Work to complete | Show every line of the data where the word "none" can be found.

--- Material for this exercise Enclosed Below ---

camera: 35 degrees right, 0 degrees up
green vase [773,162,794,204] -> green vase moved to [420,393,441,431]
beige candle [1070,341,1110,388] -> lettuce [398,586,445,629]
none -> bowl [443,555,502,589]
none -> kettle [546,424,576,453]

--- End of Enclosed Material for this exercise ---
--- Material for this exercise Enclosed Below ---

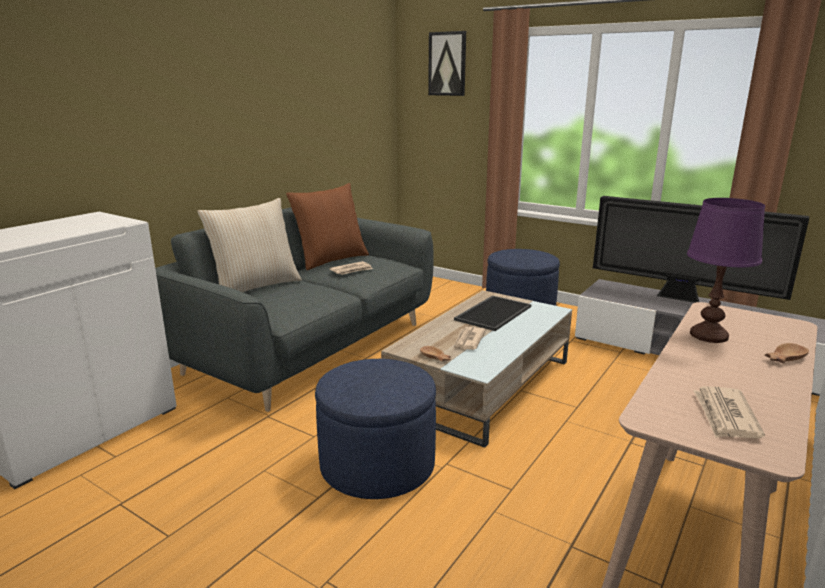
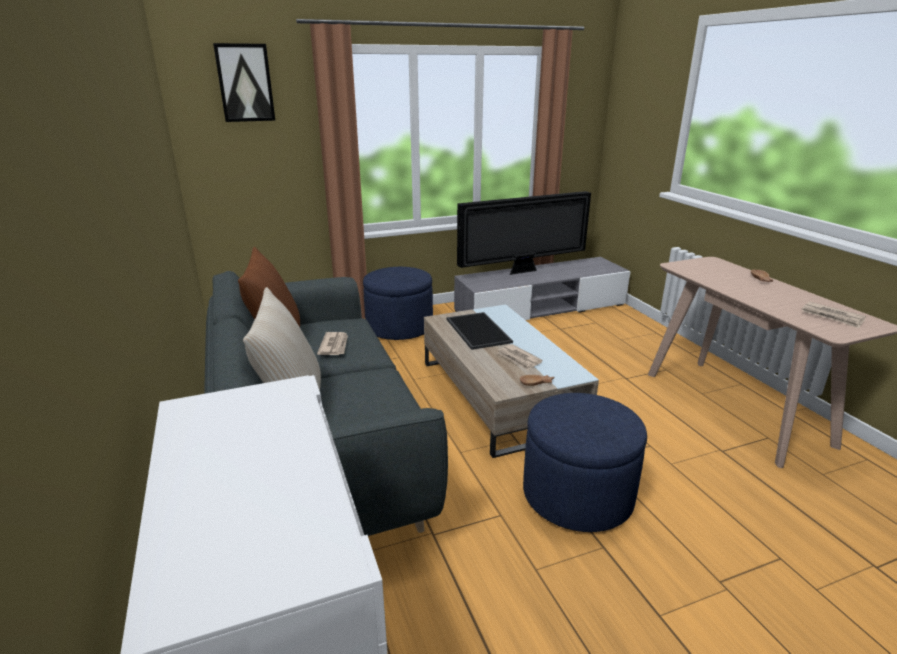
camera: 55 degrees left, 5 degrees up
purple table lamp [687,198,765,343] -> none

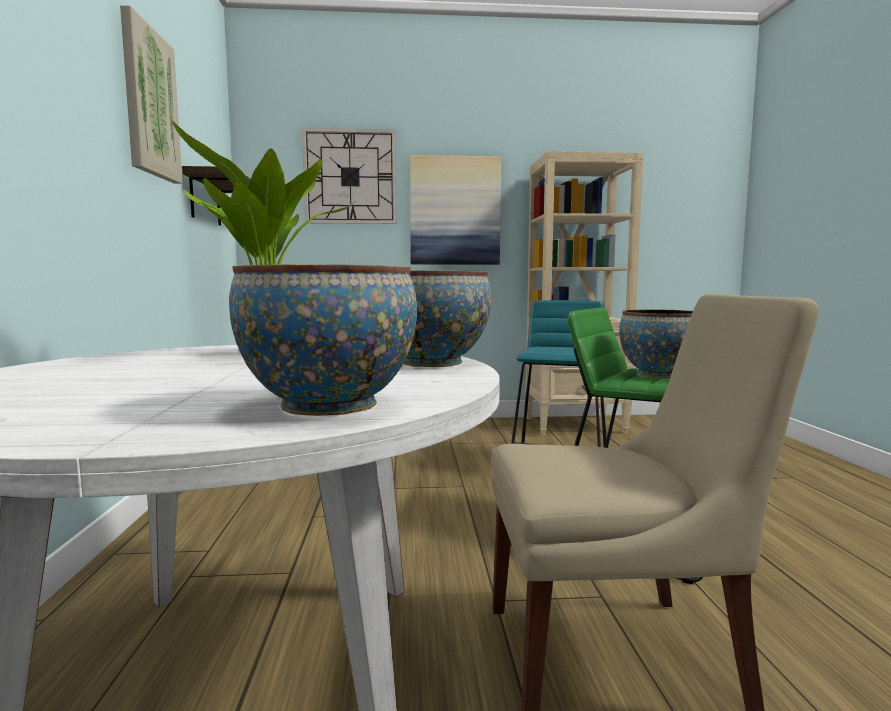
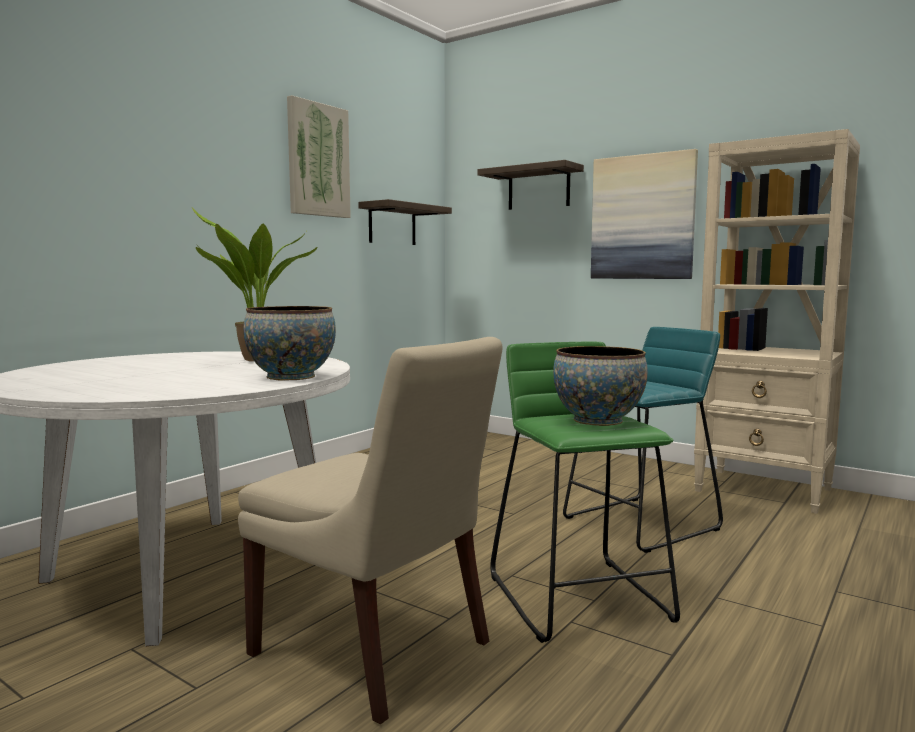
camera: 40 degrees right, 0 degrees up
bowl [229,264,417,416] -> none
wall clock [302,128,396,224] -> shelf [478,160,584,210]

--- End of Enclosed Material for this exercise ---
--- Material for this exercise Enclosed Below ---

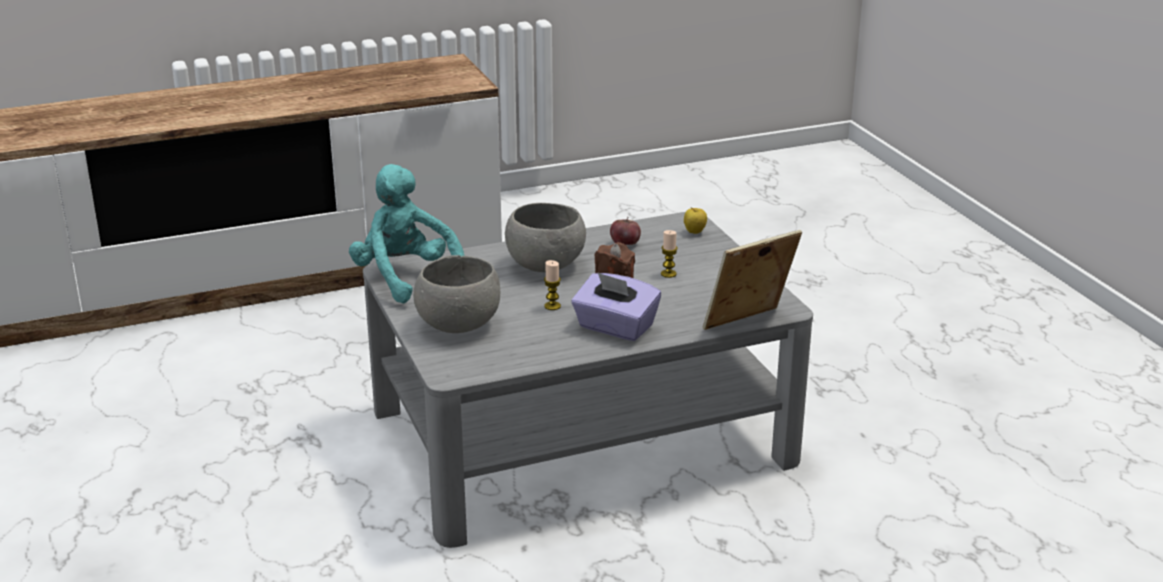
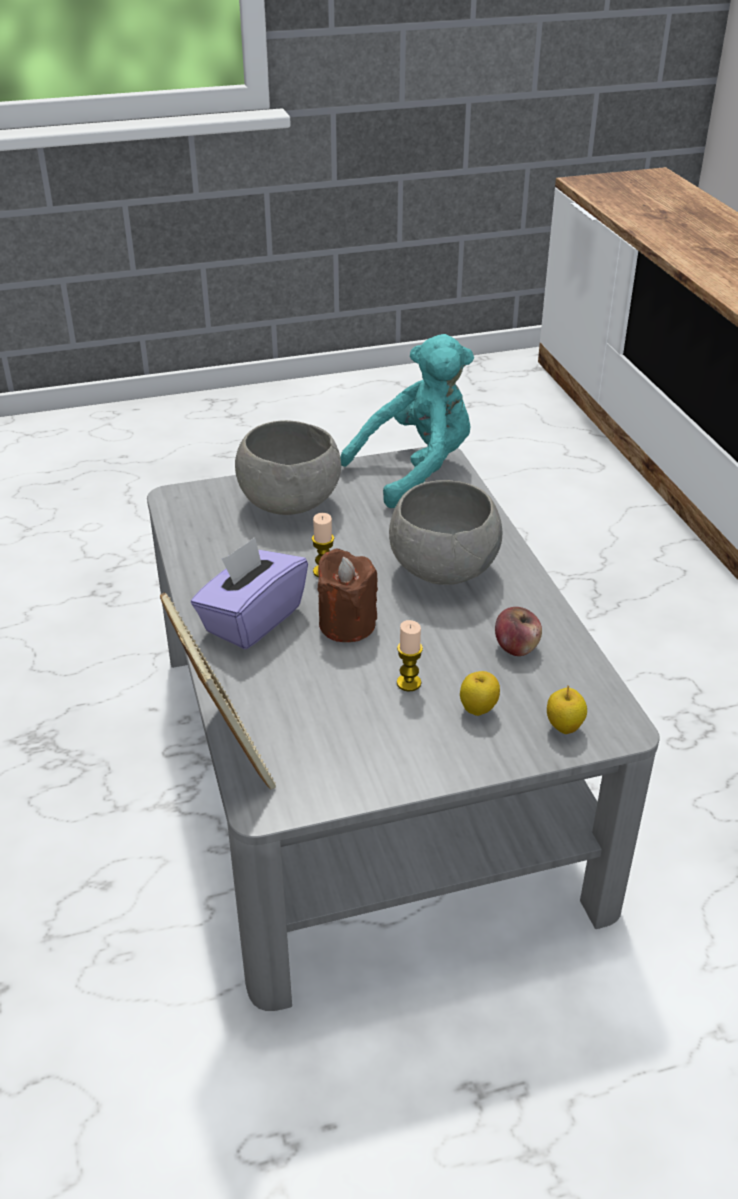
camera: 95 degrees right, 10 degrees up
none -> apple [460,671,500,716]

--- End of Enclosed Material for this exercise ---

Response to this exercise |
none -> bowl [443,555,502,589]
none -> kettle [546,424,576,453]
purple table lamp [687,198,765,343] -> none
bowl [229,264,417,416] -> none
none -> apple [460,671,500,716]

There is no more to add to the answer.